The Segment Anything Model (SAM) has demonstrated impressive performance in zero-shot promptable segmentation on natural images. The recently released Segment Anything Model 2 (SAM 2) claims to outperform SAM on images and extends the model's capabilities to video segmentation. Evaluating the performance of this new model in medical image segmentation, specifically in a zero-shot promptable manner, is crucial. In this work, we conducted extensive studies using multiple datasets from various imaging modalities to compare the performance of SAM and SAM 2. We employed two point-prompt strategies: (i) multiple positive prompts where one prompt is placed near the centroid of the target structure, while the remaining prompts are randomly placed within the structure, and (ii) combined positive and negative prompts where one positive prompt is placed near the centroid of the target structure, and two negative prompts are positioned outside the structure, maximizing the distance from the positive prompt and from each other. The evaluation encompassed 24 unique organ-modality combinations, including abdominal structures, cardiac structures, fetal head images, skin lesions and polyp images across 11 publicly available MRI, CT, ultrasound, dermoscopy, and endoscopy datasets.
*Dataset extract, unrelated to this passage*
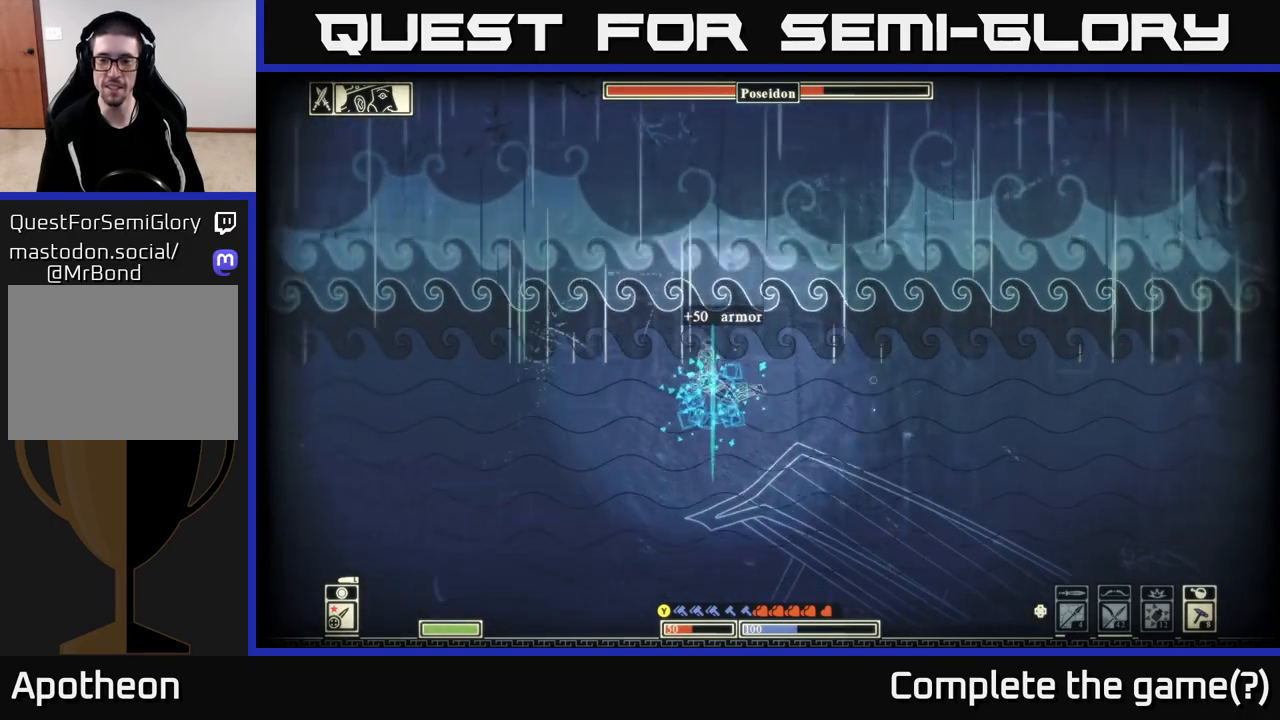
{"buttons": [], "left_stick": "up-left", "right_stick": "center", "events": [[117, "DPAD_LEFT", "down"], [267, "DPAD_LEFT", "up"], [350, "DPAD_LEFT", "down"], [467, "DPAD_LEFT", "up"]]}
Preliminary results based on 2D images indicate that while SAM 2 may perform slightly better in a few cases, it does not generally surpass SAM for medical image segmentation. Notably, SAM 2 performs worse than SAM in lower contrast imaging modalities, such as CT and ultrasound. However, for MRI images, SAM 2 performs on par with or better than SAM. Like SAM, SAM 2 also suffers from over-segmentation issues, particularly when the boundaries of the target organ are fuzzy.
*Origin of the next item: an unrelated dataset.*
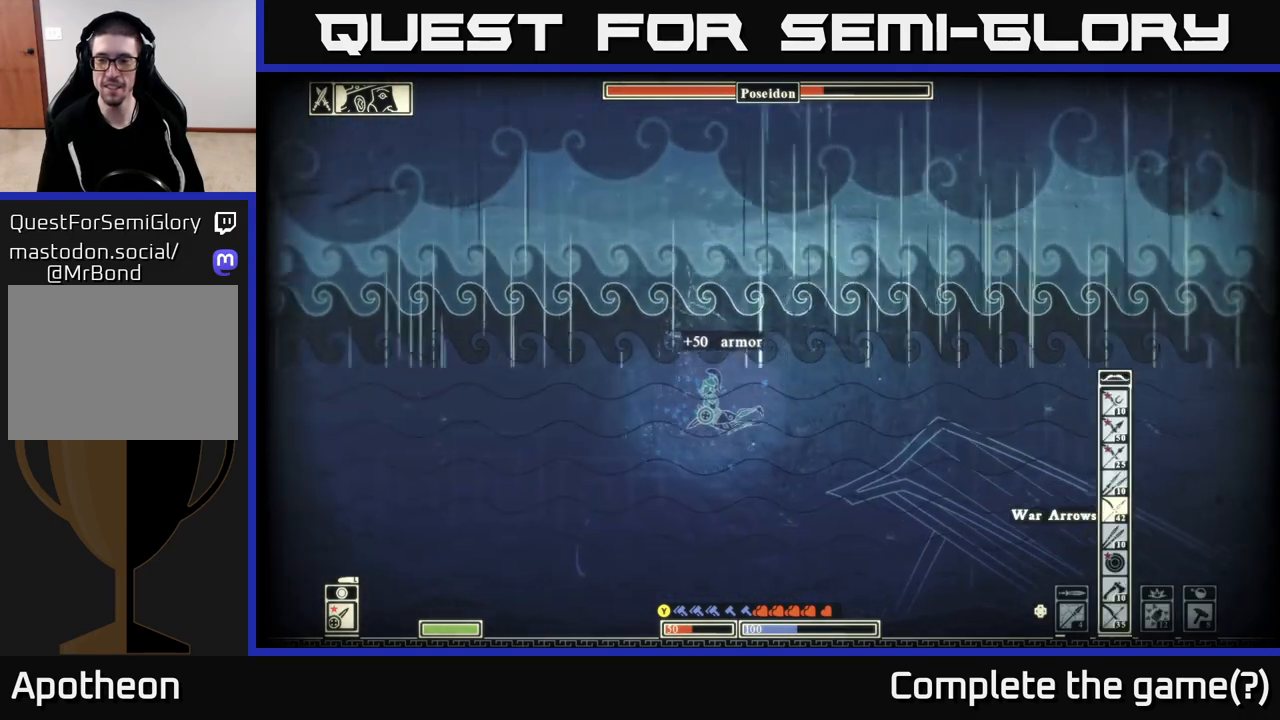
{"buttons": [], "left_stick": "up-left", "right_stick": "right", "events": [[300, "right_stick", "right"]]}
Paper Structure (10 sections, 4 figures, 1 table)

This paper contains 10 sections, 4 figures, 1 table.

Figures (4)

  • Figure 1: Performance trends of SAM and SAM 2 in terms of Dice Similarity Coefficient (DSC) with 1, 3, 5, 7, 9, and 10 positive prompts.
  • Figure 2: Qualitative comparison of SAM vs. SAM 2 performance along with the Dice Similarity Coefficient (DSC) values for different structures across all modalities. All results shown are for a single positive prompt (denoted by x in the images).
  • Figure 3: Quantitative comparison of SAM vs. SAM 2 performance in terms of Dice Similarity Coefficient (DSC) per structure across datasets. For both models, performance is shown for (1 positive, 0 negative) prompt and (1 positive, 2 negative) prompts.
  • Figure 4: Qualitative comparison of SAM vs. SAM 2 performance along with the Dice Similarity Coefficient (DSC) values for four structures, one each from CT, MRI, Ultrasound and Endoscopy modalities. For each subplot, the top and bottom rows show results for (1 positive, 0 negative) prompt and (1 positive, 2 negative) prompts respectively. Positive and negative prompts are respectively denoted by x and x in the images.